Migration is the regular movement of animals between areas where they live at different times of the year. About 5 milion land birds migrate every year from Europe and Asia, mostly to Africa. Many species of birds migrate along the same routes, following physical features such as coastlines, mountain ridges, and river valleys. Heavily traveled routes are known as flyways.

The most common reason to migrate for a particular season is to take advantage of food, shelter, and water that can vary with seasons. Migration also can happen at different life stages. Sometimes the chosen destination may be safer for the young because of fewer predators or more shelter. In other cases, the destination is safer because the animal requires a different type of habitat when it is young compared to when it is older.

Migration means several weeks or even months of travelling, which may include crossing ecological barrieres like mountains, seas, and deserts. The birds have to face and solve a number of physiological and ecological problems, like meeting the energy requirements of the extended flight, and finding suitable refuelling areas along the route etc. A major problem, however, concerns orientation and navigation: while adult migratory birds are already familiar with the route and overwintering habitats that allowed them to survive in previous years, young birds migrating for the first time have to reach their population-specific overwintering area that is still unknown to them. Birds are driven by extraordinary navigation skills, not fully known to date, based on visual (sun, light polarization, star configuration) and non-visual (magnetic field) internal compass systems. There is also a strong genetic component to migration in terms of timing and route, but this can be modified by environmental influences.

Migratory birds can be hit hard when they are most vulnerable. After very long journeys they face countless dangers.

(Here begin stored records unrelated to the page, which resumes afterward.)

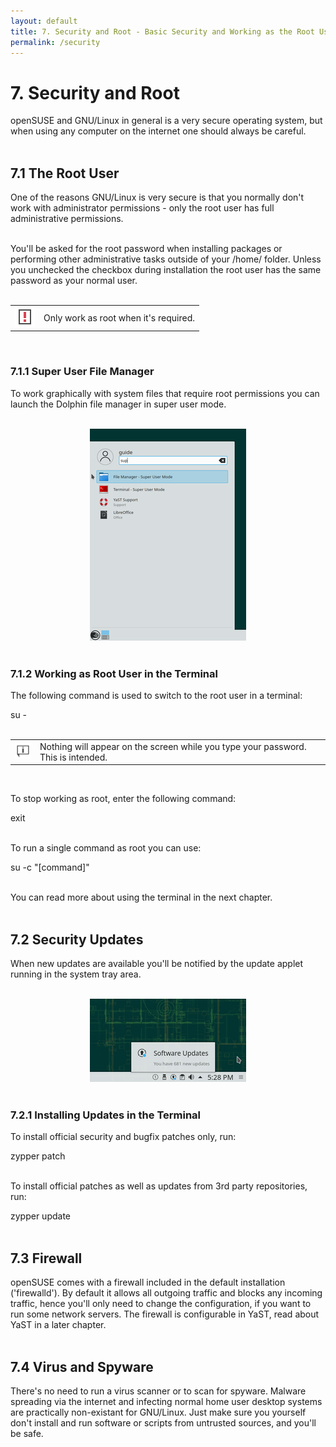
 ```yaml
---
layout: default
title: 7. Security and Root - Basic Security and Working as the Root User
permalink: /security
---
```


# 7. Security and Root

openSUSE and GNU/Linux in general is a very secure operating system, but when using any computer on the internet one should always be careful.<br /><br />

## 7.1 The Root User

One of the reasons GNU/Linux is very secure is that you normally don't work with administrator permissions - only the root user has full administrative permissions.<br /><br />

You'll be asked for the root password when installing packages or performing other administrative tasks outside of your /home/ folder. Unless you unchecked the checkbox during installation the root user has the same password as your normal user.<br /><br />

<div class="note">
<table>
<tbody>
<tr>
<td><img src="images/pics/obs.png" alt="obs" /></td>
<td>Only work as root when it's required.</td>
</tr>
</tbody>
</table>
</div><br />



### 7.1.1 Super User File Manager

To work graphically with system files that require root permissions you can launch the Dolphin file manager in super user mode.
<br /><br />

<center><a href="images/screenshots/super-dolph.png" rel="thumbnail"><img src="images/screenshots/super-dolphb.png" alt="super user dolphin" class="pic" /></a></center><br />



### 7.1.2 Working as Root User in the Terminal

The following command is used to switch to the root user in a terminal:
<div class="cl">su -</div><br />

<div class="tip">
<table>
<tbody>
<tr>
<td><img src="images/pics/tip.png" alt="tip" /></td>
<td>Nothing will appear on the screen while you type your password. This is intended.</td>
</tr>
</tbody>
</table>
</div><br />

To stop working as root, enter the following command:
<div class="clroot">exit</div><br />

To run a single command as root you can use:
<div class="cl">su -c "[command]"</div><br />

You can read more about using the terminal in the next chapter.<br /><br />



## 7.2 Security Updates

When new updates are available you'll be notified by the update applet running in the system tray area.<br /><br />

<center><a href="images/screenshots/pk-updater.png" rel="thumbnail"><img src="images/screenshots/pk-updaterb.png" alt="pk-updater" class="pic" /></a></center><br />



### 7.2.1 Installing Updates in the Terminal

To install official security and bugfix patches only, run:
<div class="clroot">zypper patch</div><br />

To install official patches as well as updates from 3rd party repositories, run:
<div class="clroot">zypper update</div><br />



## 7.3 Firewall

openSUSE comes with a firewall included in the default installation ('firewalld'). By default it allows all outgoing traffic and blocks any incoming traffic, hence you'll only need to change the configuration, if you want to run some network servers. The firewall is configurable in YaST, read about YaST in a later chapter.<br /><br />



## 7.4 Virus and Spyware

There's no need to run a virus scanner or to scan for spyware. Malware spreading via the internet and infecting normal home user desktop systems are practically non-existant for GNU/Linux. Just make sure you yourself don't install and run software or scripts from untrusted sources, and you'll be safe.<br /><br />
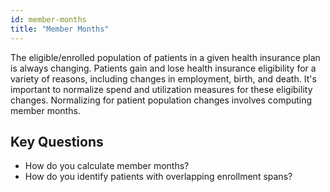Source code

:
 ```yaml
---
id: member-months
title: "Member Months"
---
```

The eligible/enrolled population of patients in a given health insurance plan is always changing.  Patients gain and lose health insurance eligibility for a variety of reasons, including changes in employment, birth, and death.  It's important to normalize spend and utilization measures for these eligibility changes.  Normalizing for patient population changes involves computing member months.

## Key Questions

- How do you calculate member months?
- How do you identify patients with overlapping enrollment spans?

These include the destruction and degradation of natural habitats, the loss of critical stopover sites such as coastal wetlands, illegal killing, poisoning, pollution, and collisions with badly-sited infrastructure such as power lines and wind turbines.

As a result, more than 40% of migratory bird species are declining, and nearly 200 are now classified as globally threatened.

The Arctic tern is a famous migratory bird and record-holder in terms of how far it migrates.